Some jobs depend on the skills of its workers in situation awareness. Examples include ship’s navigators, air traffic controllers, police officers, teachers, power plant operators, military commanders, athletes, bus drivers, prison guards, and fire fighters.
To a lesser extent anyone who drives a vehicle, rides a bike, walks a postal route, or works in a bank may well use situational awareness to stay safe.
Those who have heightened situational awareness just seem to know that something is about to happen. One commented that the hairs on her neck stood up and warned her. Another confessed to hearing a buzzing noise. It could be kind of a sixth sense but it is thought to be a well-developed mental ability to notice things.
Combat Marines learn to spot danger sounds, sights, and smells. These might be the absence of sounds like the birds suddenly being quiet or no children at play.
Recognizing threats is a good skill for those who have concealed carry weapons. Noting threatening situations makes them more prepared for whatever may come. Take for example: an enemy attacks, a bomb explodes, or a mugger strikes.
Law Enforcement calls situational awareness “profiling”. It’s simply noting people, environmental clues and becoming more vigilant. Law enforcement and customs officials, airport security become wary when they see certain types of people or vehicles or packages or behaviors.
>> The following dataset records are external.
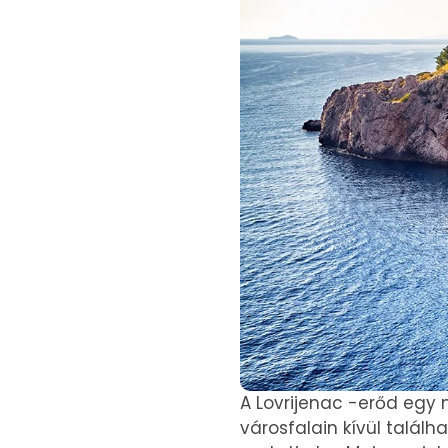
A Lovrijenac -erőd egy
városfalain kívül találh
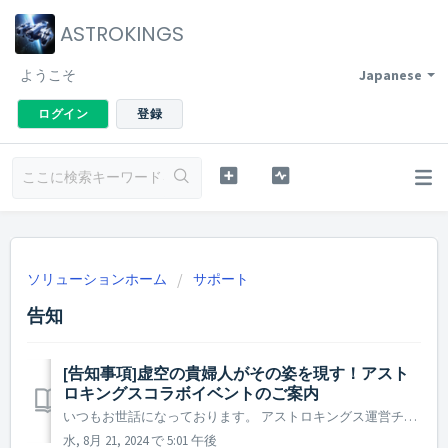
ASTROKINGS
ようこそ
Japanese
ログイン
登録
ソリューションホーム
サポート
告知
[告知事項]虚空の貴婦人がその姿を現す！アスト
ロキングスコラボイベントのご案内
いつもお世話になっております。 アストロキングス運営チームです。 皆様お待ちかねのコラボが帰ってきます！ 伝説の名作「銀河英雄伝説」の英雄たちが再びアストロキングスの銀河系にやってきます。 銀河帝国軍と自由惑星同盟軍の崇高な宇宙戦争をアストロキングスの銀河系でもう一度体験しよう！ ...
水, 8月 21, 2024 で 5:01 午後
Experience has taught them that certain movements or extra weight or avoidance send off alarm bells.
Our brains are set to help us survive. They tell us, “Something is not right.” It could be that hair on the back of the neck. It might be you feel a chill or a shudder.
This is not prejudice or bias. It’s simply our brains sounding an alarm. While a neighborhood may feel “bad” or “unsafe” we may merely be reacting to an unusual and thus uncomfortable setting.
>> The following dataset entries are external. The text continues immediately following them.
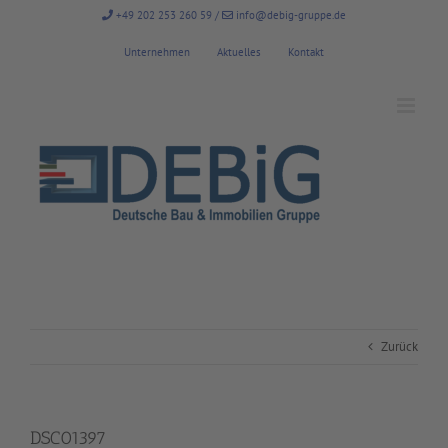
Zum
+49 202 253 260 59
/
info@debig-gruppe.de
Inhalt
springen
Unternehmen
Aktuelles
Kontakt
Zurück
DSC01397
Scientists argue that we may have become so socialized that we fail t0 listen to these clues from the Limbic System of our brains. One law enforcement officer noted that experience in the tough neighborhood where he worked had taught him to smell fear. Other police interrogators note such behaviors as nervousness, fidgeting, sweating, mumbling, shaking, dilated pupils as signs.
Situation awareness causes those of us who are observant to notice children playing near a roadway and to slow down and become more vigilant.
One man takes his clue from his dog when it comes to potential home invasion. The dog’s sense of smell and hearing are much better developed than his own.
“When it comes to protecting me, my family, and my property, we’re a winning team,” he admitted. “This dog and my concealed carry weapon have warded off a lot of problems.”